Show that $f$ is differentiable at $x$ if and only if there is a function $E : (a, b) \to \R$ continuous at $x$ and a constant $C \in \R$ so that $E(x) = 0$ and for all $t \in (a, b)$,
\[f(t) = f(x) + C(t-x) + E(t)(t-x).\]
Moreover, show that in this case $C = f'(x)$.

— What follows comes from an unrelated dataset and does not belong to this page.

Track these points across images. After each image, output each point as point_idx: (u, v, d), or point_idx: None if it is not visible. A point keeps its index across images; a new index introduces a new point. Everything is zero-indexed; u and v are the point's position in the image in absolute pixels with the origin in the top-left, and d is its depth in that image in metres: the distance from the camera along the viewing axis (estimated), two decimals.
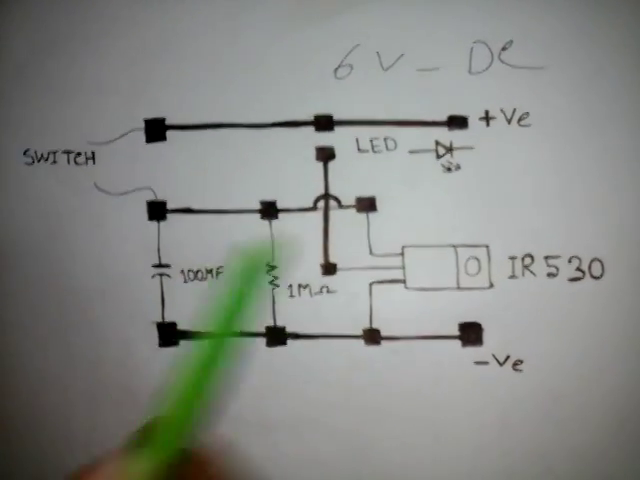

Some counterexamples of converses
Give an example of continuous functions $f, g : \R \to \R$ so that:
-
$f+g$ is differentiable but $f$ is not.
-
$fg$ is differentiable, $f$ is not, and $g(x) \gt 0$ for all $x \in \R$.
-
$f\circ g$ and $g$ are differentiable but $f$ is not.
-
$f\circ g$ and $f$ are differentiable but $g$ is not.
More derivatives
Recall that $\sin$ and $\cos$ are differntiable functions $\R\to[-1,1]$ with the properties that $\sin'(x) = \cos(x)$, $\cos'(x) = -\sin(x)$, $\sin(x) \gt 0$ for $x \in (0, \pi)$, $\cos(x) = \sin(x + \frac\pi2)$ (from which the other translations follow, e.g. $\sin(x) = \sin(x+2\pi)$, $\cos(x) = \cos(x+2\pi)$, ...), $\sin(0) = 0$, and $\cos(0) = 1$.
(In fact, $\sin$ is the only differentiable function on $\R$ with $\sin'' = -\sin$, $\sin(0) = 0$, and $\sin'(0) = 1$, but showing this is difficult, and defining $\sin$ as the unique function with these properties makes it rather difficult to show basic properties such as periodicity.)
Let
\begin{align*}
f : \R &\longrightarrow \R \\
t &\longmapsto \begin{cases} 0 & \text{ if } t = 0 \\ t^2\sin\paren{\frac1t} & \text{ if } t \neq 0.\end{cases}
\end{align*}
- Show that $f$ is differentiable on $\R$, and find its derivative.
- Show that $f'$ is discontinuous at $0$.
Inverses
Suppose that $f : (a, b) \to \R$ is differentiable with $f'(x) \gt 0$ for all $x \in (a, b)$.
- Prove that $f$ is strictly monotonically increasing, i.e., if $a \lt x \lt y \lt b$ then $f(x) \lt f(y)$.
- Note that $f$ is one-to-one, and so has an inverse function $g : f((a, b)) \to (a, b)$.
Show that $g$ is continuous.
- Show that for all $x \in (a, b)$,
\[g'(f(x)) = \frac1{f'(x)}.\]
Positive derivative at a point
Show that there is a differentiable function $f : \R \to \R$ with $f'(0) \gt 0$, but so that there is no $\delta\gt0$ with $f$ monotonically increasing on $(-\delta, \delta)$.
(I.e., there is no $\delta \gt 0$ so that for all $x, y\in\R$ with $-\delta \lt x \lt y \lt \delta$ we have $f(x) \leq f(y)$.)
Here are some further problems to think about out of interest. You do not need to attempt them, nor should you submit them with the assignment.
Differentiability and monotony
Does there exist a differentiable function $f : \R\to\R$ which is not monotonic on any open interval?
(This is not an easy question to answer.)